An ideal model for the study of liver disease would combine the expansion capacity and phenotypic stability of hepatoma cell lines with the functionality and normal karyotype of primary hepatocytes. Human induced pluripotent stem cell-derived hepatocyte-like cells (HLCs) have the potential to fulfil this niche.
DefiniGEN’s proprietary differentiation protocol permits large-scale generation of HLCs with field leading purity and functionality. Importantly, the HLCs successfully recapitulate key aspects of disease pathophysiology across a wide- range of conditions that affect different aspects of liver function.
For rare forms of liver disease, identifying patients with a genomic mutation of interest is challenging. CRISPR/ Cas9 can be used with high editing efficiency in iPSCs when compared to primary cell types. In practice, this means specific mutations associated with liver disease can be precisely introduced to iPSCs with relative ease, before expansion and subsequent differentiation to HLCs. This approach allows for the study of rare monogenic diseases and polymorphisms that increase susceptibility to types of liver disease previously inaccessible to researchers.

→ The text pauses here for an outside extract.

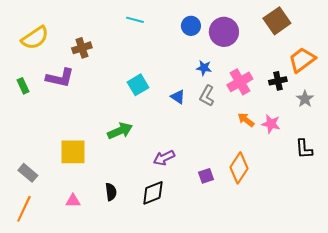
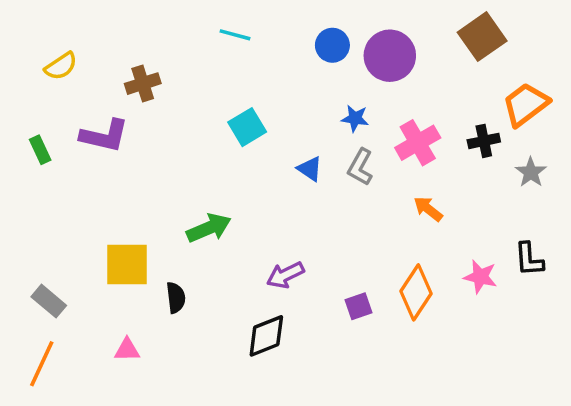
yellow semicircle: (35, 38) -> (61, 66), size x0.7
cyan square: (138, 85) -> (247, 127), moved
pink star: (271, 124) -> (480, 277), moved
black semicircle: (111, 192) -> (176, 298), moved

Frequently asked questions
Do the hepatocyte-like-cells express ASGR1?
Yes, ASGR1 and ASGR2 has been detected by qPCR analysis and ICC and has been shown to localize on the cell membrane.
Do they have a functional urea cycle?
Yes this has been characterized by gene expression profiling, Western blot analysis and Ornithine stimulated functional analysis.
Can you see CYP expression activity?
Expression of CYPs is detectable by qPCR analysis, but they are lower than Primary Human Hepatocytes (PHH).